The protest came just three days ahead of what the leader of Gaza's ruling Hamas group has said will be a march by tens of thousands who could burst through the border fence into Israel. The crowd on Monday will be unarmed and peaceful, but like a "starving tiger" in pent-up anger and unpredictability, Yehiyeh Sinwar told foreign reporters Thursday.

Israel has warned that it will prevent any border breach. It has stuck to its open-fire policies, such as targeting "main instigators" and those approaching the fence, despite growing international criticism. Israel says it has a right to defend its border and has accused Hamas of using the protests as a cover for attacking the border. Rights group say the use of potentially lethal force against unarmed protesters is unlawful.

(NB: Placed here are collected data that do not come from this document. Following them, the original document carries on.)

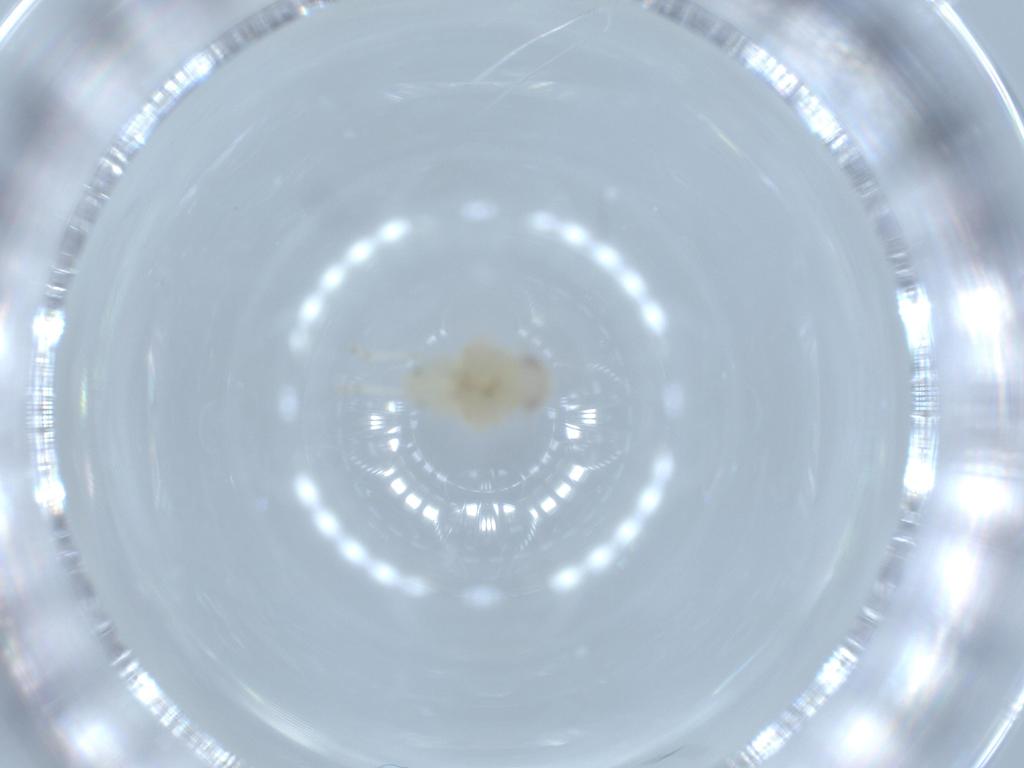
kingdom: Animalia
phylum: Arthropoda
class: Insecta
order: Hemiptera
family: Nogodinidae
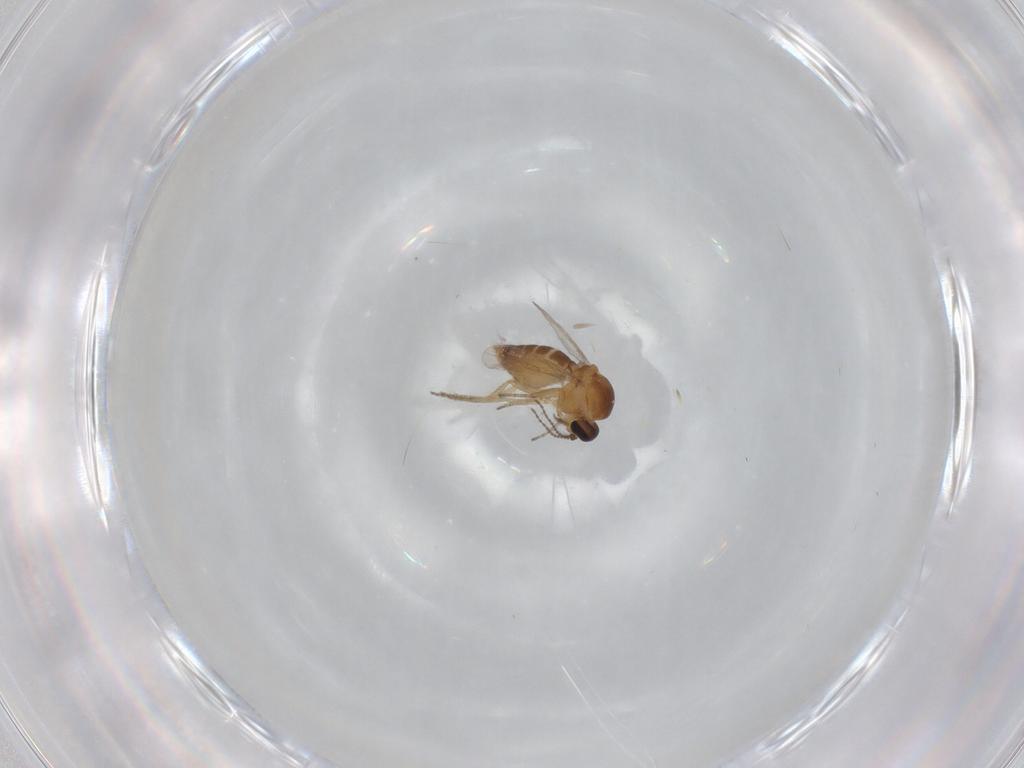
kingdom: Animalia
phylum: Arthropoda
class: Insecta
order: Diptera
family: Ceratopogonidae
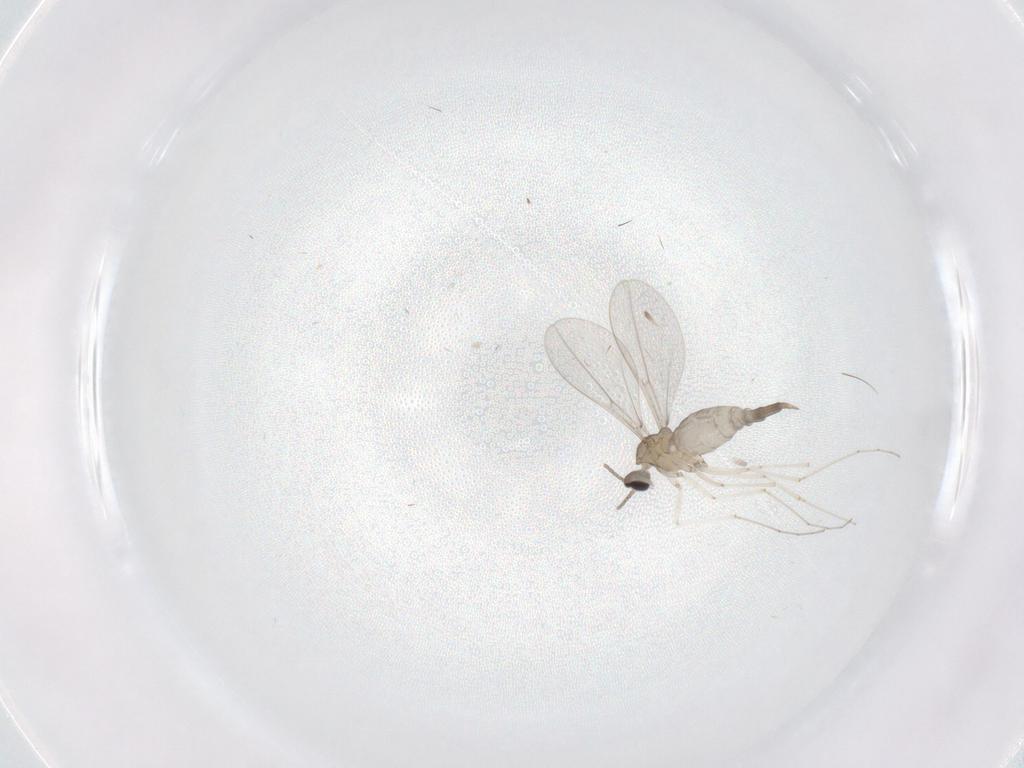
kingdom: Animalia
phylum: Arthropoda
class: Insecta
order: Diptera
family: Cecidomyiidae
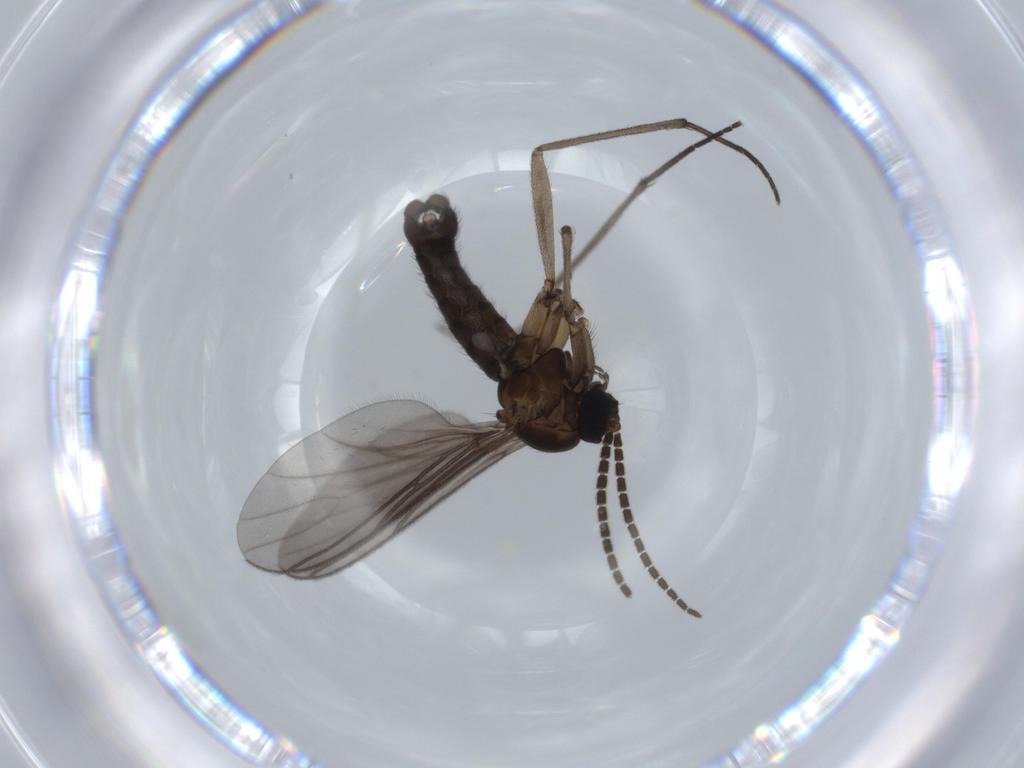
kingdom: Animalia
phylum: Arthropoda
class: Insecta
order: Diptera
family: Sciaridae
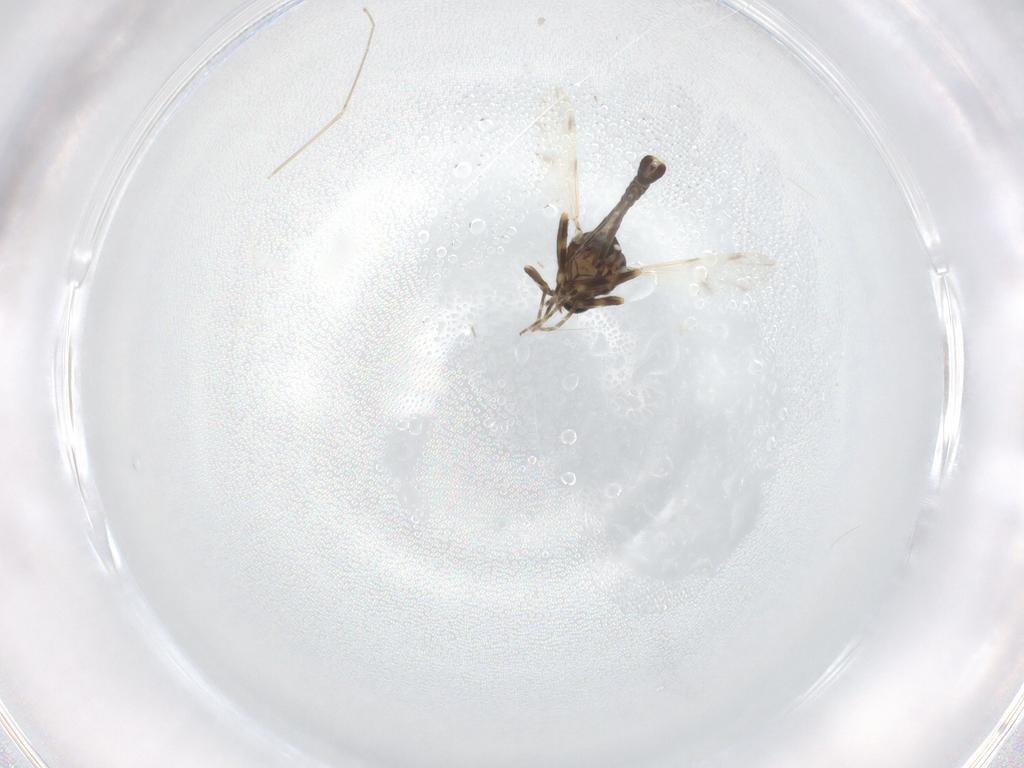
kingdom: Animalia
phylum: Arthropoda
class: Insecta
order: Diptera
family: Ceratopogonidae
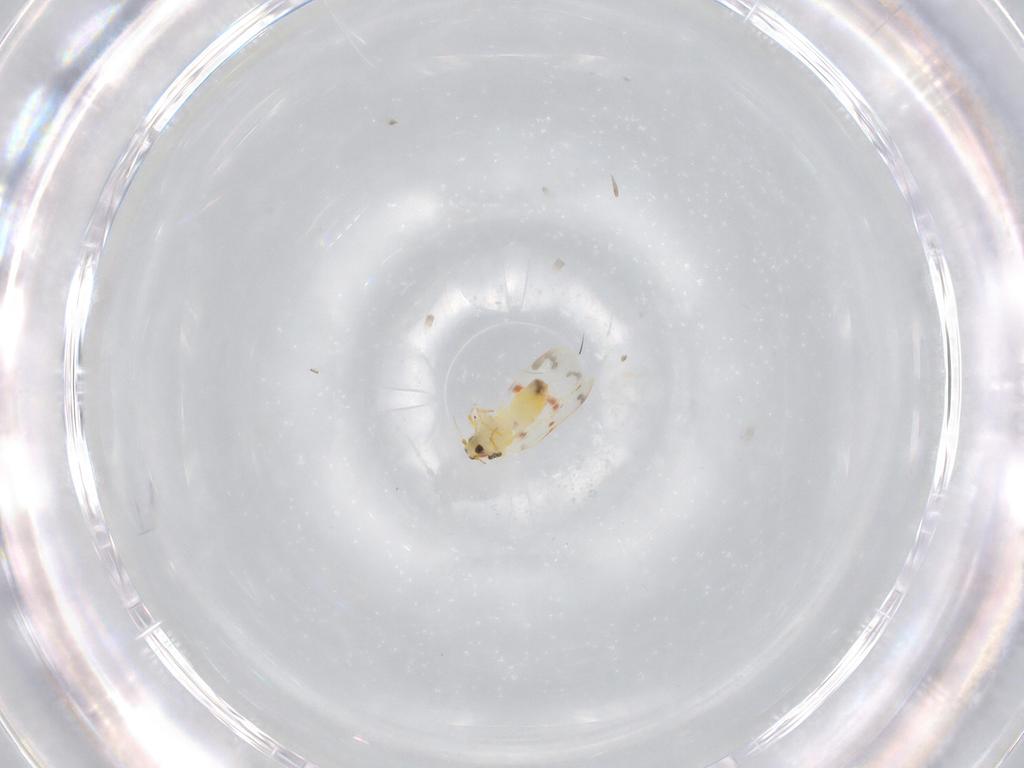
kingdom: Animalia
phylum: Arthropoda
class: Insecta
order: Hemiptera
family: Aleyrodidae
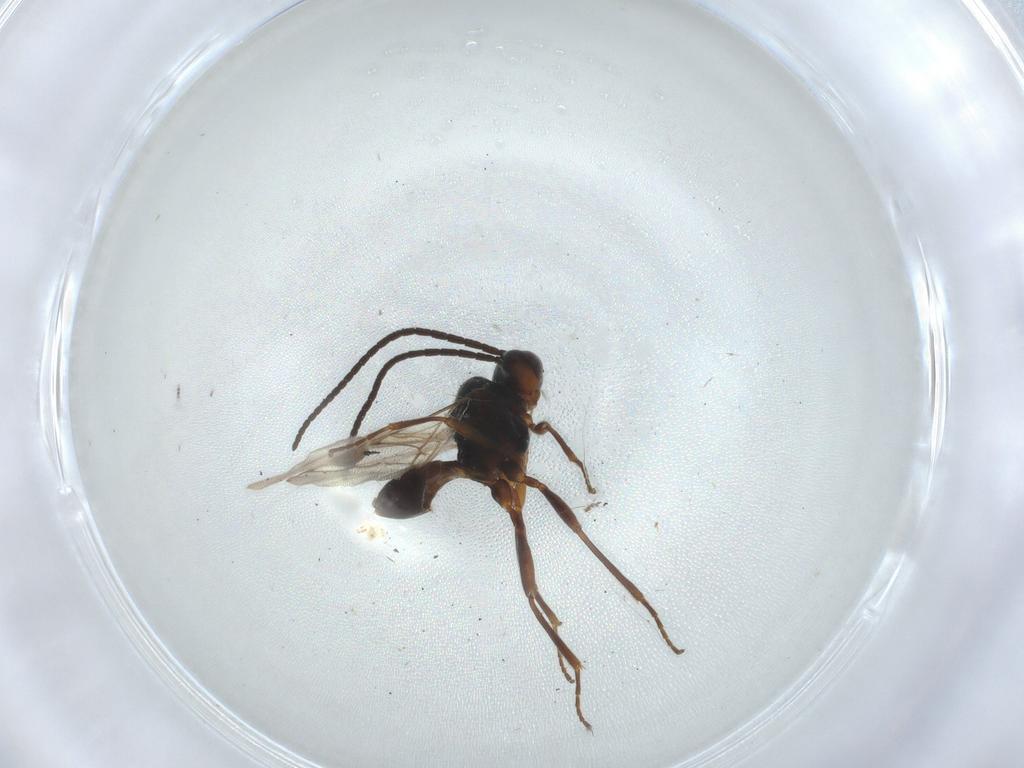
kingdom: Animalia
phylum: Arthropoda
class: Insecta
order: Hymenoptera
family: Braconidae
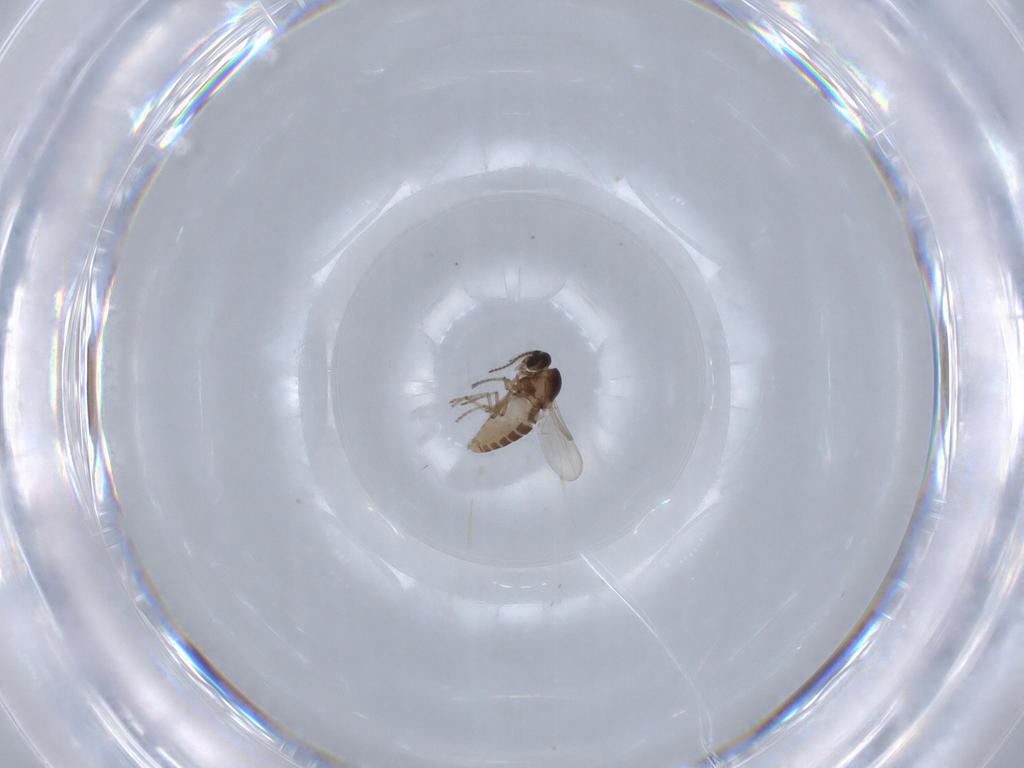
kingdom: Animalia
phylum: Arthropoda
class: Insecta
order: Diptera
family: Ceratopogonidae
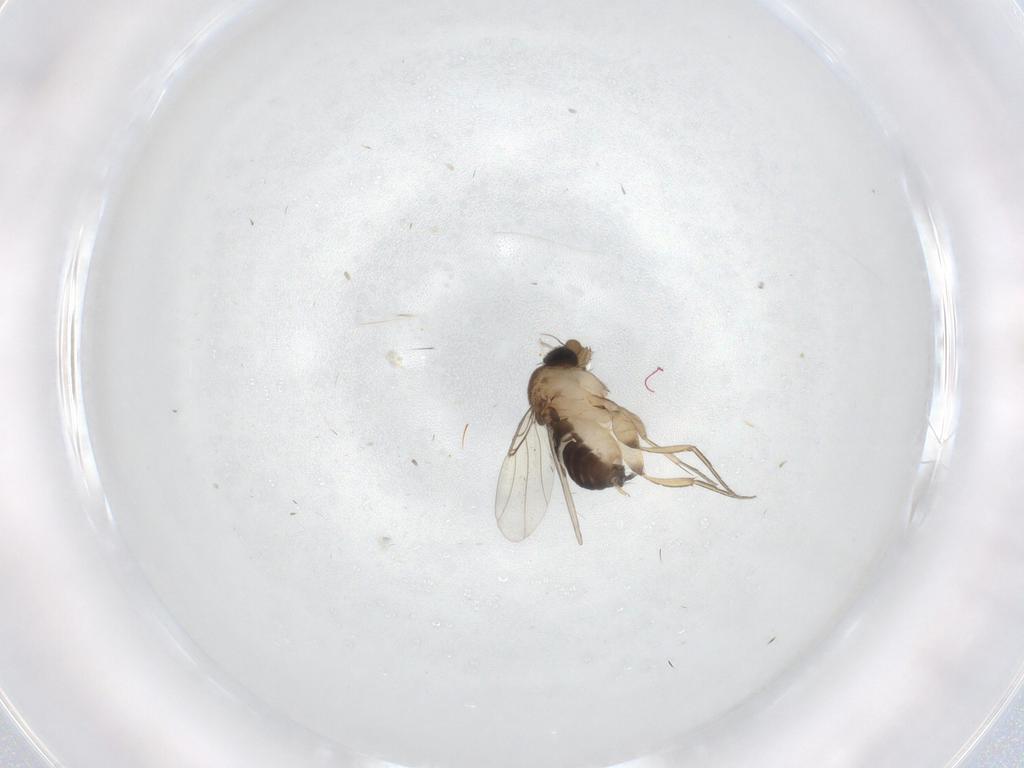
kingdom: Animalia
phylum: Arthropoda
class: Insecta
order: Diptera
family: Phoridae
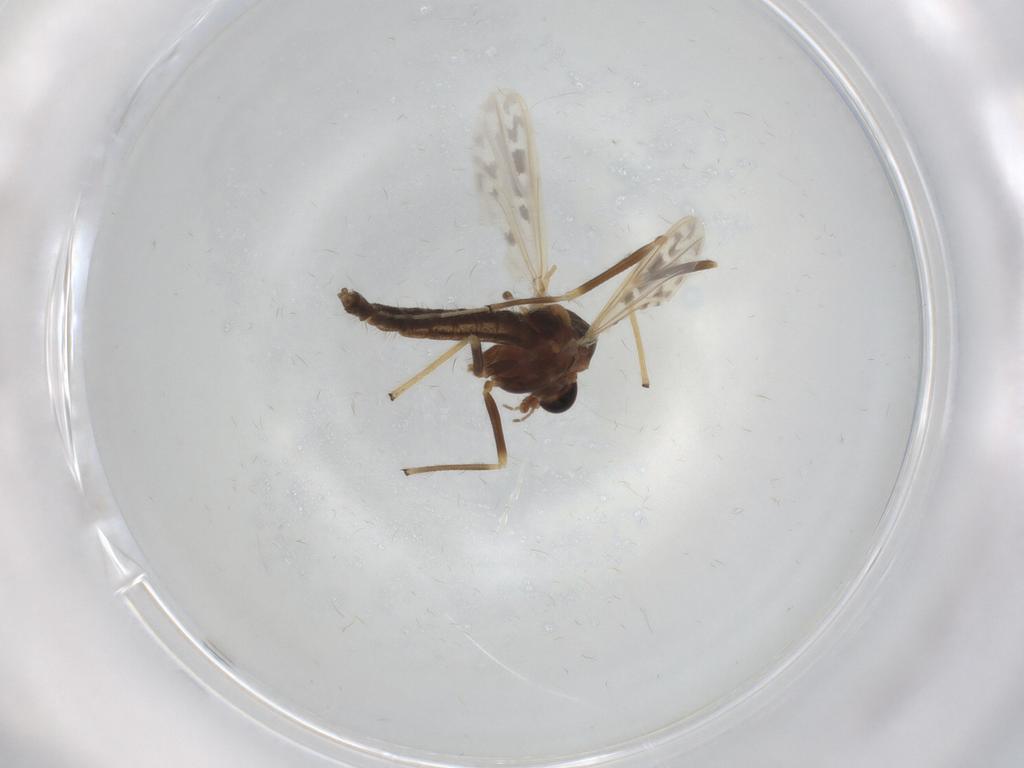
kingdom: Animalia
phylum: Arthropoda
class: Insecta
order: Diptera
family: Chironomidae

Since the Hamas-led marches began in late March, 40 Palestinian protests have been killed and more than 1,700 wounded by Israel army fire. The protests, driven by despair among Gaza's 2 million people, are part of a campaign to break the blockade imposed by Israel and Egypt after the Islamic militant Hamas overran Gaza in 2007.

There are growing concerns that if Israel and Hamas dig in, a widespread border breach in coming days could lead to large numbers of casualties.

Monday's border march is meant to protest the planned move of the U.S. Embassy in Israel from Tel Aviv to contested Jerusalem that day.

The embassy's inauguration comes five months after President Donald Trump recognized Jerusalem as Israel's capital, a move that outraged Palestinians as blatantly pro-Israel.

The Israeli-annexed eastern sector of Jerusalem is sought as a future Palestinian capital — at least by those supporting Hamas' political rival, West Bank-based Palestinian President Mahmoud Abbas. Hamas seeks an Islamic state in the entire historic Palestine, including what is now Israel, but has said it is ready for a long-term truce.

Another large-scale protest is planned for Tuesday, when Palestinians mark their "nakba," or catastrophe, referring to their mass uprooting during the Mideast war over Israel's 1948 creation. Hundreds of thousands of Palestinians were driven out or fled homes in what is now Israel. More than two-thirds of Gaza residents are descendants of refugees.

On Friday, thousands of protesters gathered in five tent camps set up weeks ago, each several hundred meters (yards) from the border. From there, smaller groups moved closer to the border fence.

In an area east of Gaza City, protesters burned tires, releasing large plumes of black smoke, and threw stones. Some flew kites with burning rags attached. One of the kites was downed by a small Israeli drone.

Israeli soldiers fired live rounds and volleys of tear gas.

Witnesses said Israeli forces on the other side of the fence had added reinforcements, including cement slabs, as protective cover.

In recent weeks, soldiers have fired from behind sand berms.

Meanwhile, Gaza government officials announced that Egypt will open its border with Gaza for four days starting Saturday. Helping reinforce the Israeli blockade, Egypt has kept the Rafah crossing point, Gaza's main gate to the outside world, closed most of the time since the Hamas takeover.

Egypt opens the crossing from time to time, mainly to allow people in special categories, including medical patients and Gaza residents studying abroad, to leave the territory or return to it. The upcoming opening was framed as a humanitarian gesture ahead of the Muslim fasting month of Ramadan, which begins next week.

In Jordan, dozens of Palestinians waving flags and chanting slogans joined "nakba" protests in an area near the Israeli-controlled frontier between the West Bank and the kingdom.

Many of Jordan's residents are descendants of Palestinian refugees.